Les jeunes Roms privés de cours. A quelques jours de la manifestation pour la défense de l'Ecole organisée samedi à Lyon, le collectif Classes a dénoncé hier l'absence de scolarisation de plusieurs enfants et adolescents originaires de Roumanie.
« L'inspection académique (IA) du Rhône ouvre un dossier aux jeunes se présentant avec leurs parents mais leur répond qu'il n'y a pas de places », indique dans un communiqué le Collectif Lyonnais pour l'Accès à la Scolarisation et au Soutien des Enfants des Squats.

Peu d'enseignants spécialisés
Dans le Rhône, une quinzaine de jeunes, âgés de 12 et 13 ans, seraient toujours en attente d'une place en collège. « Leurs conditions de vie font qu'ils ont appris à parler français. Mais ils ne savent ni lire, ni écrire », ajoute Classes. Pour favoriser leur intégration, ce dernier demande à l'Etat « d'assumer ses obligations » en créant des postes d'enseignants spécialisés, « trop peu nombreux » aujourd'hui dans l'éducation nationale pour répondre aux besoins de ces enfants.

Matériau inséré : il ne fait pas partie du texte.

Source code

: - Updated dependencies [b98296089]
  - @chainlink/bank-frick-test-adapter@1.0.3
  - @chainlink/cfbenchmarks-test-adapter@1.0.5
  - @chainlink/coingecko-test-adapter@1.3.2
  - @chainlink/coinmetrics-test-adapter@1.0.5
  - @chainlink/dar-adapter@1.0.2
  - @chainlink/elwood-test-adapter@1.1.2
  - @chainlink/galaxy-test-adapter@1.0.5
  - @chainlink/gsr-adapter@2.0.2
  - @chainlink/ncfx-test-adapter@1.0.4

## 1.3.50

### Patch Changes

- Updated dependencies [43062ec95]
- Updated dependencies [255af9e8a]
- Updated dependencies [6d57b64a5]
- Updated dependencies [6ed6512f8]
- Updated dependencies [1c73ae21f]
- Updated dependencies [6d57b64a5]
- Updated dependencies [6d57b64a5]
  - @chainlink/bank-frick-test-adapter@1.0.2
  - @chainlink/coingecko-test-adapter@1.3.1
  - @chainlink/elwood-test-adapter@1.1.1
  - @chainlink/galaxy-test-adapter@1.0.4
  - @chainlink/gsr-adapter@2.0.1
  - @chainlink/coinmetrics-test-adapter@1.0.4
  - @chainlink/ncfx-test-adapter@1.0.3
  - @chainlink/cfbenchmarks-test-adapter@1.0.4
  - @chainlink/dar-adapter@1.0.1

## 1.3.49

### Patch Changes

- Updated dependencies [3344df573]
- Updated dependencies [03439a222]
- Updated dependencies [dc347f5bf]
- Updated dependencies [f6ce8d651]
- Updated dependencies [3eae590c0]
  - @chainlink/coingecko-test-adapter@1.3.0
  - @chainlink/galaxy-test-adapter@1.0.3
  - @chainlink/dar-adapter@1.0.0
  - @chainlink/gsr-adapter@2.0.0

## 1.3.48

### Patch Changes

Fin 2006, après un bras de fer de plusieurs mois avec l'inspection académique, les militants de ce collectif avaient obtenu la scolarisation en maternelle et primaire d'une quarantaine de jeunes Roms installés à l'époque sur un terrain vague de Villeurbanne. Mais leur présence en classe est souvent remise en cause par les expulsions de bidonvilles et fermetures de squats. L'IA n'était pas joignable hier sur ce sujet.